The committee left both bills pending after hearing criticism primarily from Harris County, including Tax Assessor-Collector Mike Sullivan, Ed Johnson from the County Clerk's office, and Alan Vera, who chairs the Ballot Security Committee of the Harris County GOP.
Houston Democrat Carol Alvarado sponsors one of the bills, HB 953, which she says would curb government waste. She maintains paper registration costs more and requires more manpower than online registration. Opponents argue the current system works fine as is. On this edition of Houston Matters, we hear highlights of Sullivan’s testimony before the committee (Sullivan declined our invitation to appear on today’s program), and then we talk with Rep. Alvarado. We also hear from Dr. Jon Taylor, Chair and Professor in the Department of Political Science at the University of St. Thomas.

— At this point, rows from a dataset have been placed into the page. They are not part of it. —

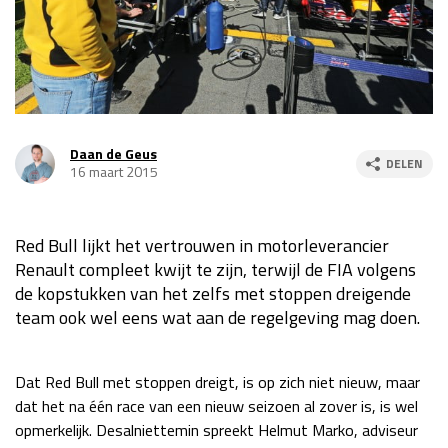
Race
za 13:00 - 15:00
GP VERENIGDE STATEN 2026
23 - 25 okt
Daan de Geus
DELEN
GP SÃO PAULO 2026
06 - 08 nov
16 maart 2015
Kwalificatie
za 23:00 - 00:00
Race
zo 21:00 - 23:00
Red Bull lijkt het vertrouwen in motorleverancier
Renault compleet kwijt te zijn, terwijl de FIA volgens
Kwalificatie
za 19:00 - 20:00
de kopstukken van het zelfs met stoppen dreigende
Race
zo 18:00 - 20:00
team ook wel eens wat aan de regelgeving mag doen.
GP MEXICO 2026
30 okt - 01 nov
Dat Red Bull met stoppen dreigt, is op zich niet nieuw, maar
dat het na één race van een nieuw seizoen al zover is, is wel
LAS VEGAS GRAND PRIX 2026
20 - 22 nov
opmerkelijk. Desalniettemin spreekt Helmut Marko, adviseur
Kwalificatie
za 22:00 - 23:00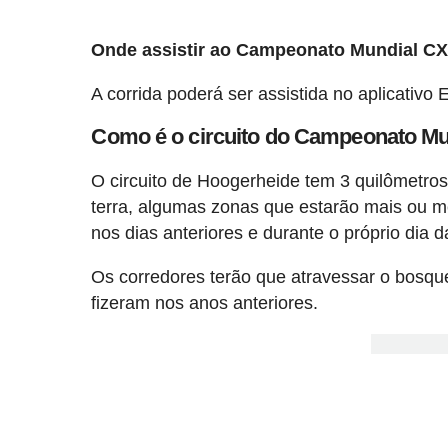
Onde assistir ao Campeonato Mundial C
A corrida poderá ser assistida no aplicativo 
Como é o circuito do Campeonato Mu
O circuito de Hoogerheide tem 3 quilômetros
terra, algumas zonas que estarão mais ou 
nos dias anteriores e durante o próprio dia 
Os corredores terão que atravessar o bosq
fizeram nos anos anteriores.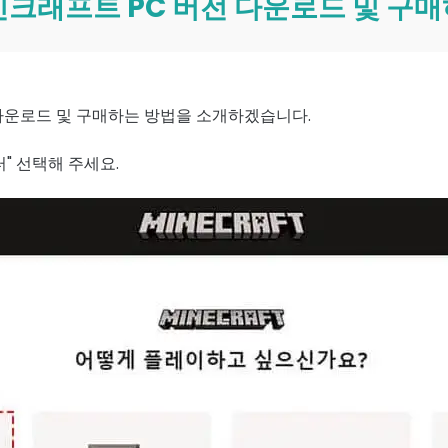
마인크래프트 PC 버전 다운로드 및 구
다운로드 및 구매하는 방법을 소개하겠습니다.
" 선택해 주세요.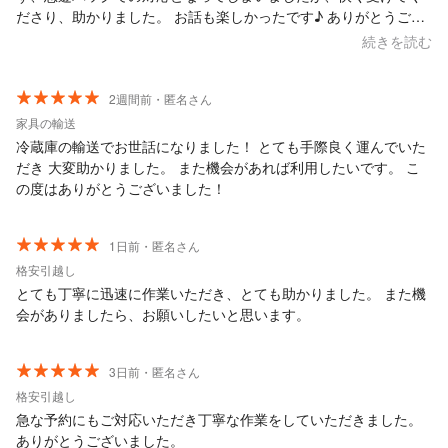
ださり、助かりました。 お話も楽しかったです♪ ありがとうござ
いました！
続きを読む
2週間前・匿名さん
家具の輸送
冷蔵庫の輸送でお世話になりました！ とても手際良く運んでいた
だき 大変助かりました。 また機会があれば利用したいです。 こ
の度はありがとうございました！
1日前・匿名さん
格安引越し
とても丁寧に迅速に作業いただき、とても助かりました。 また機
会がありましたら、お願いしたいと思います。
3日前・匿名さん
格安引越し
急な予約にもご対応いただき丁寧な作業をしていただきました。
ありがとうございました。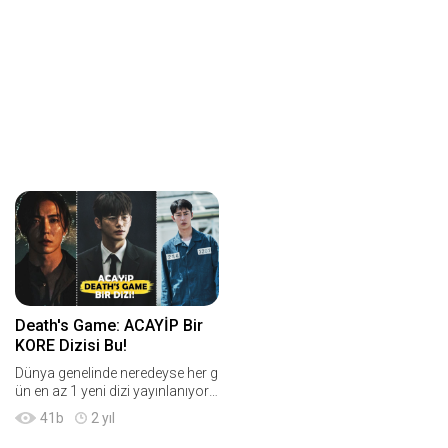
Death's Game: ACAYİP Bir
KORE Dizisi Bu!
Dünya genelinde neredeyse her g
ün en az 1 yeni dizi yayınlanıyor.
Bu istatistik çok çarpıcı olsa da
41
b
2 yıl
maalesef bu bolluğun biz izleyicil
er için pek bir anlamı yok, çünkü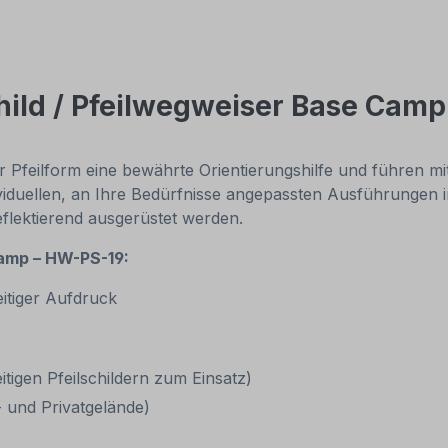
hild / Pfeilwegweiser Base Camp
rer Pfeilform eine bewährte Orientierungshilfe und führen m
ndividuellen, an Ihre Bedürfnisse angepassten Ausführungen
eflektierend ausgerüstet werden.
Camp – HW-PS-19:
eitiger Aufdruck
igen Pfeilschildern zum Einsatz)
s- und Privatgelände)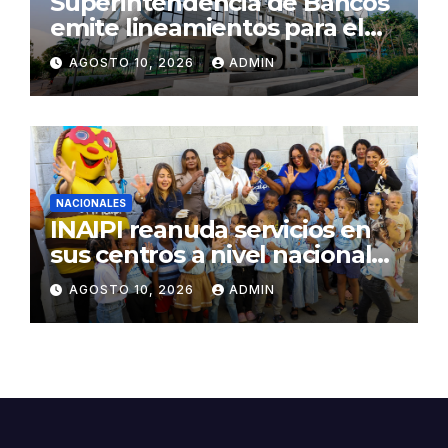
Superintendencia de Bancos
emite lineamientos para el
trato digno en cobro de
AGOSTO 10, 2026
ADMIN
deudas a usuarios del sector
financiero
NACIONALES
INAIPI reanuda servicios en
sus centros a nivel nacional
tras período vacacional
AGOSTO 10, 2026
ADMIN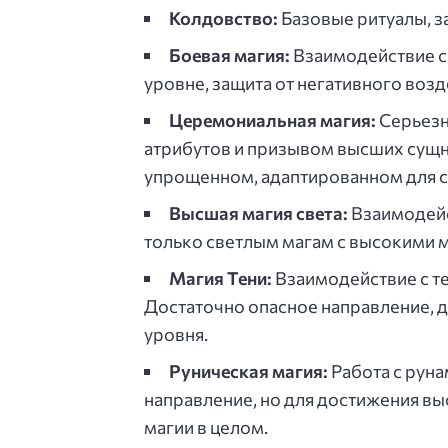
Колдовство:
Базовые ритуалы, з
Боевая магия:
Взаимодействие с
уровне, защита от негативного возд
Церемониальная магия:
Серьезн
атрибутов и призывом высших сущно
упрощенном, адаптированном для с
Высшая магия света:
Взаимодейс
только светлым магам с высокими 
Магия Тени:
Взаимодействие с те
Достаточно опасное направление, 
уровня.
Руническая магия:
Работа с руна
направление, но для достижения в
магии в целом.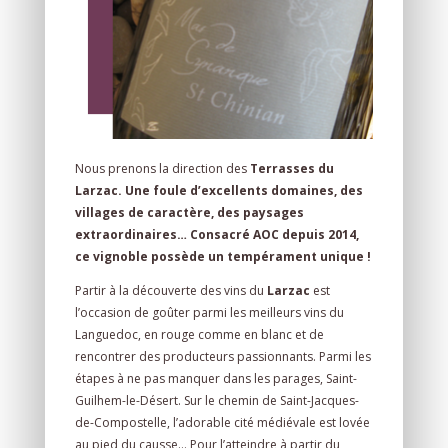
Nous prenons la direction des
Terrasses du
Larzac. Une foule d’excellents domaines, des
villages de caractère, des paysages
extraordinaires… Consacré AOC depuis 2014,
ce vignoble possède un tempérament unique !
Partir à la découverte des vins du
Larzac
est
l’occasion de goûter parmi les meilleurs vins du
Languedoc, en rouge comme en blanc et de
rencontrer des producteurs passionnants. Parmi les
étapes à ne pas manquer dans les parages, Saint-
Guilhem-le-Désert. Sur le chemin de Saint-Jacques-
de-Compostelle, l’adorable cité médiévale est lovée
au pied du causse… Pour l’atteindre à partir du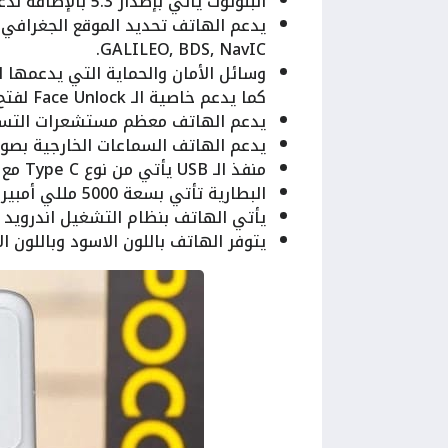
البلوتوث يأتي بإصدار 5.3 بالإضافة لدعمه إلى الـ A2DP, LE.
GALILEO, BDS, NavIC.
وسائل الأمان والحماية التي يدعمها
كما يدعم خاصية الـ Face Unlock لفتح الهاتف عن طريق الوجه.
يدعم الهاتف معظم مستشعرات التسار
يدعم الهاتف السماعات الخارجية بصو
منفذ الـ USB يأتي من نوع Type C مع دعمه لخاصية الـ OTG.
البطارية تأتي بسعة 5000 مللي أمبير كما يدعم الشحن السريع بقوة 120 واط.
يأتي الهاتف بنظام التشغيل اندرويد 14 مع واجهة بوكو الأحدث الـ HyperOS.
يتوفر الهاتف باللون الاسود وباللون ال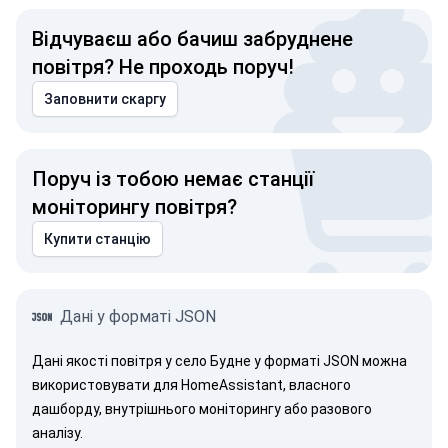
Відчуваєш або бачиш забруднене
повітря? Не проходь поруч!
Заповнити скаргу
Поруч із тобою немає станції
моніторингу повітря?
Купити станцію
Дані у форматі JSON
Дані якості повітря у село Будне у форматі JSON можна
використовувати для HomeAssistant, власного
дашборду, внутрішнього моніторингу або разового
аналізу.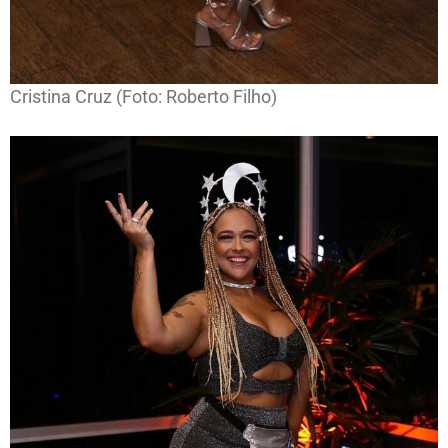
Cristina Cruz (Foto: Roberto Filho)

Also this hour: Some call it transformation. Others call it revitalization. Some see it as gentrification. Whatever you call it, from Montrose to The Heights to EaDO to now some of Houston's wards, there’s been dramatic change in many Houston neighborhoods in recent years. And with that change has come the displacement of some longtime residents who can no longer afford to live there. As income rises in a neighborhood, so does opposition to the development of any new low-income housing. Take Houston's northwest side. Recently, Metro floated an idea to sell a closed park-and-ride location to the Houston Housing Authority to build a low-rent apartment complex. Nearby residents vehemently opposed the plan. The Metro board ultimately sold the site to Harris County for a multi-service center.
Do we need more affordable housing in the city of Houston? If so, where? And how do we accomplish it We ask Tory Gunsolley, President and CEO of the Houston Housing Authority, and Patrick Walsh, Director of the City of Houston's Planning and Development Department.
Then: A new report from the National Women's Law Center and the Poverty and Race Research Action Council indicates heavily minority schools in Texas tend to offer less options for girls of color to play sports than heavily white schools. Why? We ask one of the report’s lead authors, Neena Chaudhry, Director of Equal Opportunities in Athletics.
Plus: Why Jon Gnarr, the former mayor of Reykjavik, Iceland, called Houston home for a few months.